|Kate (kate_nepveu) wrote,|
@ 2012-06-26 07:40 am UTC
|Entry tags:||cons: readercon: 2012|
Mine, that is. (Everyone else's.) Comments welcome.
Friday July 13
7:00 PM F
Guess Who's Coming to Fairyland.
Gwendolyn Clare, C.S.E. Cooney (leader), Victoria Janssen, Kate Nepveu, Joan Slonczewski.
Many fantasy and SF novels struggle with an issue that, at first glance, looks downright old-fashioned: interracial marriage. The races are non-human, and some of their problems are unique; for example, in Cheryl Brooks's Cat Star Chronicles, the near-extinct Zetithians must breed with other species or die out. Others face very familiar concerns such as being rejected by their families or peers. Their risk-taking is often rewarded with the birth of children who display enhanced or unusual abilities--though those children have their own concerns about not fitting in. How do these themes reflect and interact with real-world tensions around race, marriage, and culture?
—I'm thinking of including, in my self-introduction, a warning that if I hear the phrase "hybrid vigor" used unquestioningly I am going to hulk out. Too much?
Saturday July 14
1:00 PM G
Why Am I Telling You This (in the First Person)?.
Richard Bowes, Helen Collins, L. Timmel Duchamp (leader), Caitlín R. Kiernan, Kate Nepveu.
In some narratives it is clear why and how a first-person narrator is telling their story (the tale is a found document, a club story, etc.); in some narratives the reasons for the telling must be deciphered (Gene Wolfe's Book of the New Sun) or the revelation of the reasons forms a key part of the story itself (N.K. Jemisin's The Hundred Thousand Kingdoms). But in some cases it seems counterproductive or otherwise quite unlikely that a narrator would be telling us the secrets they want to keep hidden, their plans for world domination, etc. What do we make of this question of narrator motivation? To what extent should we read the telling as part of the tale, a chosen act of character, versus simply an extra-textual conceit required for the story to exist? Is this different for present vs. past tense? And to the extent that authors consider these questions when choosing a narrative point of view, what are some interesting examples of how they've used the fact of the telling of a story to affect how that story is read?
—Hello, incredibly relevant to my reading interests!
3:00 PM RI
Theories of Reading and Their Potential Insights into Fantastika.
Suzy McKee Charnas, John Crowley, Shira Daemon, Kate Nepveu, John H. Stevens (leader), Gayle Surrette, Rick Wilber.
We talk about reading at Readercon every year, but we rarely talk about our understanding of reading as a mental process of cultural practice. John H. Stevens will summarize some recent theories of reading from neurological, psychological, anthropological, and literary perspectives, followed by a discussion about what these ideas might be able to tell us about how we engage, interpret, and codify fantastic literature. In what ways is fantastika read like any other sort of text, and in what ways might we read (and write?) it differently?
Sunday July 15
12:00 PM F
Why Is Ancient Evil Ancient?. Erik Amundsen, Elizabeth Hand (leader), Matthew Kressel, Sarah Langan, Kate Nepveu, Ruth Sternglantz.

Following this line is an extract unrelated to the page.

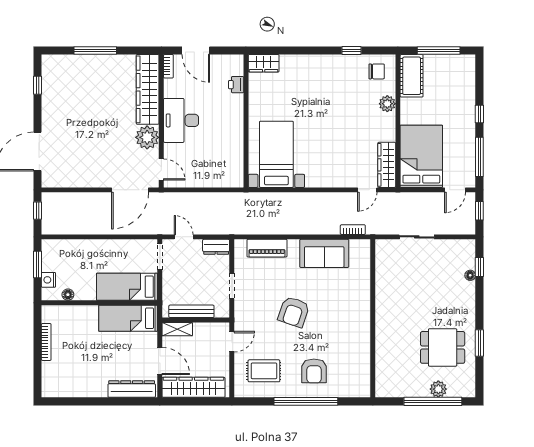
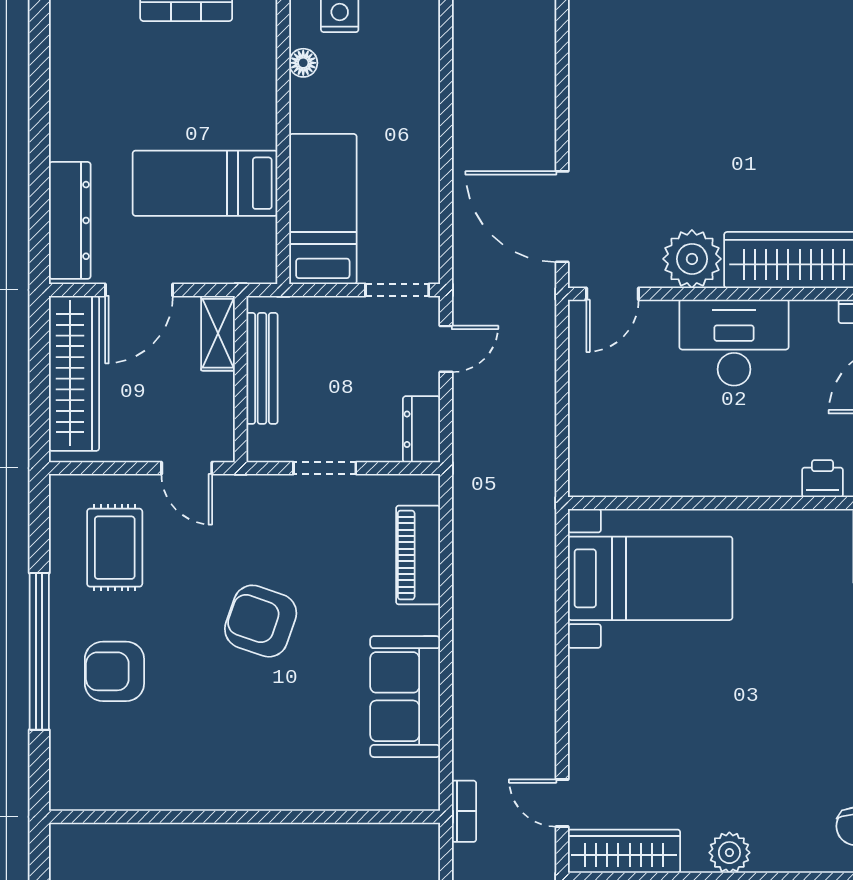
plant: (387, 104) -> (729, 853), moved
bookcase: (353, 230) -> (464, 811), moved
bed: (128, 318) -> (205, 183), moved, turned -90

"Ancient evil" tends to be used as a shorthand for all the things we fear in our hindbrains, and everything lurking in the dark that we can't explain. It calls to mind something primordial that we feel we should have evolved past but still fear on some basic level. When we cite ancient evil in fiction, is its ancientness just a way of disclaiming that the evil isn't our fault, and thereby dodging the need to deal with evils that we could have prevented and could still avert? What if the ancient evil isn't entirely evil, just misunderstood? How do fictional treatments of ancient evil differ in cultures that venerate tradition and age versus those that prioritize innovation and youth?